**STORED DATA:**
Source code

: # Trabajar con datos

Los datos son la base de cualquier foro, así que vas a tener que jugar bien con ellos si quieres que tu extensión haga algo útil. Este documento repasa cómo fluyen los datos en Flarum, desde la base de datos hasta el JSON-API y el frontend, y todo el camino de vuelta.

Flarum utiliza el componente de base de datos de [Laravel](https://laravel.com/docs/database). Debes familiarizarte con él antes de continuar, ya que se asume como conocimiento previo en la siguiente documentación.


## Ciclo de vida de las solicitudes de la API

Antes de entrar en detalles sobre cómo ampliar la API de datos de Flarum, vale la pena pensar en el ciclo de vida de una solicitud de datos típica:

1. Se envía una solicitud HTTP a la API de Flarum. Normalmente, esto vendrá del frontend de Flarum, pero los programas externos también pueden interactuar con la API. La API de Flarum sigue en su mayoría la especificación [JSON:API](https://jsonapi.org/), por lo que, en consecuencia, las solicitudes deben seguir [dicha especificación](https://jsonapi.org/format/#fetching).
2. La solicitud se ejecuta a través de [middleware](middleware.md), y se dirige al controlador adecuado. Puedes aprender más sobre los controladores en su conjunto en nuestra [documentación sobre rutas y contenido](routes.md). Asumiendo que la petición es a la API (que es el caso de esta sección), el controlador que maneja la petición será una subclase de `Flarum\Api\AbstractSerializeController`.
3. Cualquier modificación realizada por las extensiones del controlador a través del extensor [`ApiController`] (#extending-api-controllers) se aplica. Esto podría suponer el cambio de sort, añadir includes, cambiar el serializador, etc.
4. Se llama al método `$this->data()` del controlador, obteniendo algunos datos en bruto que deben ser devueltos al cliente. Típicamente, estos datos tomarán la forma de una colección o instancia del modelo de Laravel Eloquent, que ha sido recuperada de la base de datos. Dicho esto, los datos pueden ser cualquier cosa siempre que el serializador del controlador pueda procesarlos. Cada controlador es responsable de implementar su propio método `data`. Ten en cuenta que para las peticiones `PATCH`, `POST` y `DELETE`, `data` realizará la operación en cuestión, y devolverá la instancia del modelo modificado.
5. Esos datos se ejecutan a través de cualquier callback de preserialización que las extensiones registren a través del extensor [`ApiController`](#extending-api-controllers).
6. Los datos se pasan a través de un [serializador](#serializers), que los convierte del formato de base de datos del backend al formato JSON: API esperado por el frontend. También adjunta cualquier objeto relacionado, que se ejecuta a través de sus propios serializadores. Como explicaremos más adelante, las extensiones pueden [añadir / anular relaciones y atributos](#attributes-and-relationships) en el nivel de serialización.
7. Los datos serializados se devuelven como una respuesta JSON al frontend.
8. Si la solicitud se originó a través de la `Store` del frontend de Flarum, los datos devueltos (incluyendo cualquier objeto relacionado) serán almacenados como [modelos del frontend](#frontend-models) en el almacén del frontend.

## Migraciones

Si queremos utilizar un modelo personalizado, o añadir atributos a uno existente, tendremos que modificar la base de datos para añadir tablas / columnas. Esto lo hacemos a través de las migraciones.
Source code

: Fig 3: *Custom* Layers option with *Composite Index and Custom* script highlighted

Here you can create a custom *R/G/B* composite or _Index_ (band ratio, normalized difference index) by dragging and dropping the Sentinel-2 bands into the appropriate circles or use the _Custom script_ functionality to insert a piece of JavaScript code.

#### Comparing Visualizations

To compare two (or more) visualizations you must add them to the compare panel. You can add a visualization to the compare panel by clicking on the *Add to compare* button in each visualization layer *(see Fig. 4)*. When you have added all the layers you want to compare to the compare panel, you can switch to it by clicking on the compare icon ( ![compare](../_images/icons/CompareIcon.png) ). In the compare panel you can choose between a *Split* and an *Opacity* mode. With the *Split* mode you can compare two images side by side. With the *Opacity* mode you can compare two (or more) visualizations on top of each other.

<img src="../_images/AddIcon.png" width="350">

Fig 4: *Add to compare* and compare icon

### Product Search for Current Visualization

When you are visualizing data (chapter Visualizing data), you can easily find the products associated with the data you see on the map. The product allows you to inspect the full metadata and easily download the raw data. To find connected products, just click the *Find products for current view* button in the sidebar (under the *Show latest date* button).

**TASK DETAILS:**
Search the lines above for the string "controllers", then show every one that has it.

**SOLUTION:**
3. Cualquier modificación realizada por las extensiones del controlador a través del extensor [`ApiController`] (#extending-api-controllers) se aplica. Esto podría suponer el cambio de sort, añadir includes, cambiar el serializador, etc.
5. Esos datos se ejecutan a través de cualquier callback de preserialización que las extensiones registren a través del extensor [`ApiController`](#extending-api-controllers).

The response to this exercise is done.